_INSTRUCTIONS TO FOLLOW:_
Take each line from the entries that holds "Timmons" and copy it out.

= = =

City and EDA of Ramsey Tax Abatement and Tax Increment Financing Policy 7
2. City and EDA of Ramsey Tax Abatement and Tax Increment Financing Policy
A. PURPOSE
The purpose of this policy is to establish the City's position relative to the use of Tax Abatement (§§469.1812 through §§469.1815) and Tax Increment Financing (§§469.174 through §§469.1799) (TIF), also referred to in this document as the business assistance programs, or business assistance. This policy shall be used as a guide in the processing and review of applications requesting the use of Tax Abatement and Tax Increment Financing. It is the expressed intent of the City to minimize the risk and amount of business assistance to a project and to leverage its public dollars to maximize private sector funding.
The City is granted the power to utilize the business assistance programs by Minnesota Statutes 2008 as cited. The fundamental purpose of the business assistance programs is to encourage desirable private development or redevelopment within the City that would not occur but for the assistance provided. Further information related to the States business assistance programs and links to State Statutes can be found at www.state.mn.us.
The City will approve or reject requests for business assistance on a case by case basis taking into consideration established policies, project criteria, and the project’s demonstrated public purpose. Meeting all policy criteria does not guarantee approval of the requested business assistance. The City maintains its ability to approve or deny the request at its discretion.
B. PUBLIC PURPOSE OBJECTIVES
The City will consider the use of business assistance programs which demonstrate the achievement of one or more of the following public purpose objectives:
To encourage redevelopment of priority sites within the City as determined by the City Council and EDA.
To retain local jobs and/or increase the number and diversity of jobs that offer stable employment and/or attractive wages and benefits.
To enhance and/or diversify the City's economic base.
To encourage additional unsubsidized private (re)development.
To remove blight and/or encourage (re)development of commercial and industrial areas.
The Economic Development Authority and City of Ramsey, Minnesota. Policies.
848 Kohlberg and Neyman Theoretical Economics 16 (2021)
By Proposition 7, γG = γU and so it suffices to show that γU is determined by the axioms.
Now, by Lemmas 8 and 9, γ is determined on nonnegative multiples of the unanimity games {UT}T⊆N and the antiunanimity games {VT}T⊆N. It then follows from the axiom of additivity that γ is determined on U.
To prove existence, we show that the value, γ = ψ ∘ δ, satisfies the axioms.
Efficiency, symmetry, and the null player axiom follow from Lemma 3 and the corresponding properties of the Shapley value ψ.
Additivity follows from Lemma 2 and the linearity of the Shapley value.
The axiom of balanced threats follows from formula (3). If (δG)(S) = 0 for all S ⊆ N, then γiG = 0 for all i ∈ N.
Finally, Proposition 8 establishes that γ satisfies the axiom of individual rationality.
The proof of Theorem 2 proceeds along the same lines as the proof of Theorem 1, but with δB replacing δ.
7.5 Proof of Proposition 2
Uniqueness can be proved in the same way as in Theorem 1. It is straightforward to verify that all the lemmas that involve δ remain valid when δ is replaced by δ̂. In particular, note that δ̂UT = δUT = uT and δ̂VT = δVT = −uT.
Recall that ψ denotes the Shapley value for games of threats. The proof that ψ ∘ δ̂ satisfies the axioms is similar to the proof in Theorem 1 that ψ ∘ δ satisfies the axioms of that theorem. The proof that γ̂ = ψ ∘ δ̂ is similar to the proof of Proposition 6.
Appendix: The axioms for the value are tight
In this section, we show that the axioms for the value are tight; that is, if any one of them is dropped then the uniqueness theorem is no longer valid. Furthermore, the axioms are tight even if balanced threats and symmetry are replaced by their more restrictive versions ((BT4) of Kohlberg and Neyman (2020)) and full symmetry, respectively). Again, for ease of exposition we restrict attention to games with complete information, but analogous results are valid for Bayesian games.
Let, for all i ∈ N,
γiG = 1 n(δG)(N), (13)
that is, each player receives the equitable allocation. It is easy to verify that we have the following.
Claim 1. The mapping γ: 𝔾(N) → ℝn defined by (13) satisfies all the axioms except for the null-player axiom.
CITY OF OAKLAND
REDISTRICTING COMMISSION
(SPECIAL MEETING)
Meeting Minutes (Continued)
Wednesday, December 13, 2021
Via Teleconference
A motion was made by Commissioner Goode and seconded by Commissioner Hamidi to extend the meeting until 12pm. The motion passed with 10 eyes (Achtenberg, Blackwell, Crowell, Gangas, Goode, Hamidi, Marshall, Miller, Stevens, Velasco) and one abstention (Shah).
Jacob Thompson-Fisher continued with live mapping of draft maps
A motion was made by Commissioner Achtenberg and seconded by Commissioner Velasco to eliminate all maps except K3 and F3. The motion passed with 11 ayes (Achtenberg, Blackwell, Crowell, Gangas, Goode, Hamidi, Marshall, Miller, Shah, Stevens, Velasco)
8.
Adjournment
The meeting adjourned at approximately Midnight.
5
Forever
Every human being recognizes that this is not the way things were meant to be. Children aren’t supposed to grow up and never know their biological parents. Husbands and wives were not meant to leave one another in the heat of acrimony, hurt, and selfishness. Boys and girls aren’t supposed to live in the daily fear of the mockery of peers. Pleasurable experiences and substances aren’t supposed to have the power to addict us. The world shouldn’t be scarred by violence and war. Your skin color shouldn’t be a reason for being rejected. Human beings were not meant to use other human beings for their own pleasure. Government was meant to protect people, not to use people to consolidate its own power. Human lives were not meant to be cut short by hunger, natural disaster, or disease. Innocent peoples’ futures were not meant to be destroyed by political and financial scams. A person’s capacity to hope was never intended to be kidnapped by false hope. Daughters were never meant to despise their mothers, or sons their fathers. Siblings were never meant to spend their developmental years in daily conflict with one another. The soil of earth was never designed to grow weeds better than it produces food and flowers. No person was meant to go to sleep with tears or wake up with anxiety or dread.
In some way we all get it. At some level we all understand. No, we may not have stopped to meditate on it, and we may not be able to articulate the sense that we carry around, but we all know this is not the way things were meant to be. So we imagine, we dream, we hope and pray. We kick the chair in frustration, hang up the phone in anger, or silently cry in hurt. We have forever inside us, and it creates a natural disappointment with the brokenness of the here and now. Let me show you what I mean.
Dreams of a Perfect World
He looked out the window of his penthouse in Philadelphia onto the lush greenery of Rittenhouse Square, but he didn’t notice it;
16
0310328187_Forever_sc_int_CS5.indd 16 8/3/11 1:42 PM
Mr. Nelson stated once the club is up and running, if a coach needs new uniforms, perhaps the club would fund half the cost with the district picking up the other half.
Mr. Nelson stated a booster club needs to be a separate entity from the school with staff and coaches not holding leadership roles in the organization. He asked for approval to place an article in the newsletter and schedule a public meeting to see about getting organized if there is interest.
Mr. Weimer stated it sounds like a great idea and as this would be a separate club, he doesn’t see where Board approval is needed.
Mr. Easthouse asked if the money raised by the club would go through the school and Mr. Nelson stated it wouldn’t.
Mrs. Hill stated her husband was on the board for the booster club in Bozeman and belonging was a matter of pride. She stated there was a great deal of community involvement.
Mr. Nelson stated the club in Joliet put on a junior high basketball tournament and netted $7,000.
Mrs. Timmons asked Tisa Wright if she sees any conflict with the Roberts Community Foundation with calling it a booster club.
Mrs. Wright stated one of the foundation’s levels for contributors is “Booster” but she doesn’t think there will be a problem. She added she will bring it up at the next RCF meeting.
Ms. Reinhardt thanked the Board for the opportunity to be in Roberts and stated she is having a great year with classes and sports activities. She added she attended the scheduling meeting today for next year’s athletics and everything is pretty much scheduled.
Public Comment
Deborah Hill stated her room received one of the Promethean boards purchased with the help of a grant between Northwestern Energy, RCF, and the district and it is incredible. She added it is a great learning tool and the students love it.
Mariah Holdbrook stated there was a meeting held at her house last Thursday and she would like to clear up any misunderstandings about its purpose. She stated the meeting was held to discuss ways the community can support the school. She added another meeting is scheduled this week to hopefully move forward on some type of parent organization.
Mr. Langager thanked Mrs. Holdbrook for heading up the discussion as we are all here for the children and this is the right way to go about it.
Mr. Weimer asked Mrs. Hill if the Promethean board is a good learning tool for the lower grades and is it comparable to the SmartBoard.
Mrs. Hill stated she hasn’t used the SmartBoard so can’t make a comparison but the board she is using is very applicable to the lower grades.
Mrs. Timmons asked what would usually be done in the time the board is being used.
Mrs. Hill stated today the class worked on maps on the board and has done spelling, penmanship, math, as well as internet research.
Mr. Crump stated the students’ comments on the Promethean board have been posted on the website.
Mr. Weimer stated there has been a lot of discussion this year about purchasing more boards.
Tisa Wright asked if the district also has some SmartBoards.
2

= = =

_EXPECTED ANSWER:_
Mrs. Timmons asked Tisa Wright if she sees any conflict with the Roberts Community Foundation with calling it a booster club.
Mrs. Timmons asked what would usually be done in the time the board is being used.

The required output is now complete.